## Request:
Exactly reproduce each of the entries shown below.
--- Data for the task ---
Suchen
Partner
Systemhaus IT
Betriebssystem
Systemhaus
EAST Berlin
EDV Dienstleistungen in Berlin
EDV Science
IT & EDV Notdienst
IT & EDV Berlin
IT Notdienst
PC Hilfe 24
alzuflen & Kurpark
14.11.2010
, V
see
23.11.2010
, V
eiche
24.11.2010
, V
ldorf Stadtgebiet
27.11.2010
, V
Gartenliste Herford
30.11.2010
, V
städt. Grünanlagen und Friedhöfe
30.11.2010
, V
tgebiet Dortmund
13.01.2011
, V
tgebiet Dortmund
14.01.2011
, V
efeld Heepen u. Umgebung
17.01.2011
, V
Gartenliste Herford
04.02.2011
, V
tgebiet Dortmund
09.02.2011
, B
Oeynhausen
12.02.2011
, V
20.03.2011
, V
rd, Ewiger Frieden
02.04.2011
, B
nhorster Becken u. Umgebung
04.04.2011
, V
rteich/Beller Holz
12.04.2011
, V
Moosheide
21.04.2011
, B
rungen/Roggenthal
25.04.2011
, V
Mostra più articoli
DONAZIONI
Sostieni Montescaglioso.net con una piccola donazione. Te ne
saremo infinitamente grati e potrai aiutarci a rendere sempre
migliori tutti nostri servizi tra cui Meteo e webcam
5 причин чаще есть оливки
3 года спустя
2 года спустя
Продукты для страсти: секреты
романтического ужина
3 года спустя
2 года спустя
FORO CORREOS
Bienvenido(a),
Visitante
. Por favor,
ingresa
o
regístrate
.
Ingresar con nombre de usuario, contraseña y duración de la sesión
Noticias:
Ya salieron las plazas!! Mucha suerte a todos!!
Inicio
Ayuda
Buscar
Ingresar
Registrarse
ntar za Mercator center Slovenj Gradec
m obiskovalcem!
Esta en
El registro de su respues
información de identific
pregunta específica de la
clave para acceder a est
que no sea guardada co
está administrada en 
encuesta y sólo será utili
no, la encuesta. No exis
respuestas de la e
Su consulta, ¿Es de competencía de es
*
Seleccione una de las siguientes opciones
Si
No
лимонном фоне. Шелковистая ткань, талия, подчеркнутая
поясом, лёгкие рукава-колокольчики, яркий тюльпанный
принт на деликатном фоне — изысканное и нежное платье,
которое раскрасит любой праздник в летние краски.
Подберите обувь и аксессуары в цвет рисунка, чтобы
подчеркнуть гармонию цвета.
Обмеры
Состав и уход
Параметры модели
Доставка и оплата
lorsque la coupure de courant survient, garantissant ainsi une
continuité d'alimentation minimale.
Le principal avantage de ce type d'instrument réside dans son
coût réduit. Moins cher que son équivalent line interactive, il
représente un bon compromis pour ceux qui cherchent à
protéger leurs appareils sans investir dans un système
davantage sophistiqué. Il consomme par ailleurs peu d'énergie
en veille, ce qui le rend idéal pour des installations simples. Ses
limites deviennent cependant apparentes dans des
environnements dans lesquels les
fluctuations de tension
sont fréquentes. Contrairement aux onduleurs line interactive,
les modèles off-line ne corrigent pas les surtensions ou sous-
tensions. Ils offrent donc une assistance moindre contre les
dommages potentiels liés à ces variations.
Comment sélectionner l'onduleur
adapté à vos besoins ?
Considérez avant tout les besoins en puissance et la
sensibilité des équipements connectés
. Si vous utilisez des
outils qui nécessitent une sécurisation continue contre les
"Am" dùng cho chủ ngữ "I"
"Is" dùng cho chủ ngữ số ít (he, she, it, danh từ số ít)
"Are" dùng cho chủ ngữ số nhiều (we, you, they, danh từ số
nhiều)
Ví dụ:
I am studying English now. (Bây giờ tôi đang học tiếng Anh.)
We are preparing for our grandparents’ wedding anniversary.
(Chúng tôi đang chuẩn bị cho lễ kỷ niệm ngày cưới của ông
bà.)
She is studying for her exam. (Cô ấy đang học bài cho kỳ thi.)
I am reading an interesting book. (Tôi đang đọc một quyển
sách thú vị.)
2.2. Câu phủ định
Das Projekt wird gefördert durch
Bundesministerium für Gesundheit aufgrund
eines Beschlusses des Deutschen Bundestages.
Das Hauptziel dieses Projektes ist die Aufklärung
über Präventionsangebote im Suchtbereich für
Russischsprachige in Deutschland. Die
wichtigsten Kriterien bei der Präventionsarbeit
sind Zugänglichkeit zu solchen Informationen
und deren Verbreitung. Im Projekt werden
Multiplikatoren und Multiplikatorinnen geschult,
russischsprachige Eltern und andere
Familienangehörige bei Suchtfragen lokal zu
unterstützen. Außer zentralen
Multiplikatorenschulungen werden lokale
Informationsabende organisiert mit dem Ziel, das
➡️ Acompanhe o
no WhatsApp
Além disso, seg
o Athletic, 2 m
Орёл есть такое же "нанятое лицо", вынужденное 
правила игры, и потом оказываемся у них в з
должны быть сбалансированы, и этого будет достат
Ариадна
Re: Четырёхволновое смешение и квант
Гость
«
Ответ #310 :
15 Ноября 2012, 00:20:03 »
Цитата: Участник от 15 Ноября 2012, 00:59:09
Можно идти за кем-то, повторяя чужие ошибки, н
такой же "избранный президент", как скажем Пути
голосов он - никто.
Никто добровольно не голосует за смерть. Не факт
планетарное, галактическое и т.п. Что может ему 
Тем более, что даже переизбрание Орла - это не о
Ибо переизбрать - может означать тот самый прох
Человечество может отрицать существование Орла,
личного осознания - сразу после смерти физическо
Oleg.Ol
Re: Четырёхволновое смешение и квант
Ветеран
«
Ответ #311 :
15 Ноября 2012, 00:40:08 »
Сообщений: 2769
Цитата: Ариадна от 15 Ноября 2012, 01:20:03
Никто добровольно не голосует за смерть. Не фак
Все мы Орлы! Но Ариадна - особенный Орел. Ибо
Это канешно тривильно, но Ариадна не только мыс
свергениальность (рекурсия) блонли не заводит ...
---
## Exercise output:
Suchen
Partner
Systemhaus IT
Betriebssystem
Systemhaus
EAST Berlin
EDV Dienstleistungen in Berlin
EDV Science
IT & EDV Notdienst
IT & EDV Berlin
IT Notdienst
PC Hilfe 24
alzuflen & Kurpark
14.11.2010
, V
see
23.11.2010
, V
eiche
24.11.2010
, V
ldorf Stadtgebiet
27.11.2010
, V
Gartenliste Herford
30.11.2010
, V
städt. Grünanlagen und Friedhöfe
30.11.2010
, V
tgebiet Dortmund
13.01.2011
, V
tgebiet Dortmund
14.01.2011
, V
efeld Heepen u. Umgebung
17.01.2011
, V
Gartenliste Herford
04.02.2011
, V
tgebiet Dortmund
09.02.2011
, B
Oeynhausen
12.02.2011
, V
20.03.2011
, V
rd, Ewiger Frieden
02.04.2011
, B
nhorster Becken u. Umgebung
04.04.2011
, V
rteich/Beller Holz
12.04.2011
, V
Moosheide
21.04.2011
, B
rungen/Roggenthal
25.04.2011
, V
Mostra più articoli
DONAZIONI
Sostieni Montescaglioso.net con una piccola donazione. Te ne
saremo infinitamente grati e potrai aiutarci a rendere sempre
migliori tutti nostri servizi tra cui Meteo e webcam
5 причин чаще есть оливки
3 года спустя
2 года спустя
Продукты для страсти: секреты
романтического ужина
3 года спустя
2 года спустя
FORO CORREOS
Bienvenido(a),
Visitante
. Por favor,
ingresa
o
regístrate
.
Ingresar con nombre de usuario, contraseña y duración de la sesión
Noticias:
Ya salieron las plazas!! Mucha suerte a todos!!
Inicio
Ayuda
Buscar
Ingresar
Registrarse
ntar za Mercator center Slovenj Gradec
m obiskovalcem!
Esta en
El registro de su respues
información de identific
pregunta específica de la
clave para acceder a est
que no sea guardada co
está administrada en 
encuesta y sólo será utili
no, la encuesta. No exis
respuestas de la e
Su consulta, ¿Es de competencía de es
*
Seleccione una de las siguientes opciones
Si
No
лимонном фоне. Шелковистая ткань, талия, подчеркнутая
поясом, лёгкие рукава-колокольчики, яркий тюльпанный
принт на деликатном фоне — изысканное и нежное платье,
которое раскрасит любой праздник в летние краски.
Подберите обувь и аксессуары в цвет рисунка, чтобы
подчеркнуть гармонию цвета.
Обмеры
Состав и уход
Параметры модели
Доставка и оплата
lorsque la coupure de courant survient, garantissant ainsi une
continuité d'alimentation minimale.
Le principal avantage de ce type d'instrument réside dans son
coût réduit. Moins cher que son équivalent line interactive, il
représente un bon compromis pour ceux qui cherchent à
protéger leurs appareils sans investir dans un système
davantage sophistiqué. Il consomme par ailleurs peu d'énergie
en veille, ce qui le rend idéal pour des installations simples. Ses
limites deviennent cependant apparentes dans des
environnements dans lesquels les
fluctuations de tension
sont fréquentes. Contrairement aux onduleurs line interactive,
les modèles off-line ne corrigent pas les surtensions ou sous-
tensions. Ils offrent donc une assistance moindre contre les
dommages potentiels liés à ces variations.
Comment sélectionner l'onduleur
adapté à vos besoins ?
Considérez avant tout les besoins en puissance et la
sensibilité des équipements connectés
. Si vous utilisez des
outils qui nécessitent une sécurisation continue contre les
"Am" dùng cho chủ ngữ "I"
"Is" dùng cho chủ ngữ số ít (he, she, it, danh từ số ít)
"Are" dùng cho chủ ngữ số nhiều (we, you, they, danh từ số
nhiều)
Ví dụ:
I am studying English now. (Bây giờ tôi đang học tiếng Anh.)
We are preparing for our grandparents’ wedding anniversary.
(Chúng tôi đang chuẩn bị cho lễ kỷ niệm ngày cưới của ông
bà.)
She is studying for her exam. (Cô ấy đang học bài cho kỳ thi.)
I am reading an interesting book. (Tôi đang đọc một quyển
sách thú vị.)
2.2. Câu phủ định
Das Projekt wird gefördert durch
Bundesministerium für Gesundheit aufgrund
eines Beschlusses des Deutschen Bundestages.
Das Hauptziel dieses Projektes ist die Aufklärung
über Präventionsangebote im Suchtbereich für
Russischsprachige in Deutschland. Die
wichtigsten Kriterien bei der Präventionsarbeit
sind Zugänglichkeit zu solchen Informationen
und deren Verbreitung. Im Projekt werden
Multiplikatoren und Multiplikatorinnen geschult,
russischsprachige Eltern und andere
Familienangehörige bei Suchtfragen lokal zu
unterstützen. Außer zentralen
Multiplikatorenschulungen werden lokale
Informationsabende organisiert mit dem Ziel, das
➡️ Acompanhe o
no WhatsApp
Além disso, seg
o Athletic, 2 m
Орёл есть такое же "нанятое лицо", вынужденное 
правила игры, и потом оказываемся у них в з
должны быть сбалансированы, и этого будет достат
Ариадна
Re: Четырёхволновое смешение и квант
Гость
«
Ответ #310 :
15 Ноября 2012, 00:20:03 »
Цитата: Участник от 15 Ноября 2012, 00:59:09
Можно идти за кем-то, повторяя чужие ошибки, н
такой же "избранный президент", как скажем Пути
голосов он - никто.
Никто добровольно не голосует за смерть. Не факт
планетарное, галактическое и т.п. Что может ему 
Тем более, что даже переизбрание Орла - это не о
Ибо переизбрать - может означать тот самый прох
Человечество может отрицать существование Орла,
личного осознания - сразу после смерти физическо
Oleg.Ol
Re: Четырёхволновое смешение и квант
Ветеран
«
Ответ #311 :
15 Ноября 2012, 00:40:08 »
Сообщений: 2769
Цитата: Ариадна от 15 Ноября 2012, 01:20:03
Никто добровольно не голосует за смерть. Не фак
Все мы Орлы! Но Ариадна - особенный Орел. Ибо
Это канешно тривильно, но Ариадна не только мыс
свергениальность (рекурсия) блонли не заводит ...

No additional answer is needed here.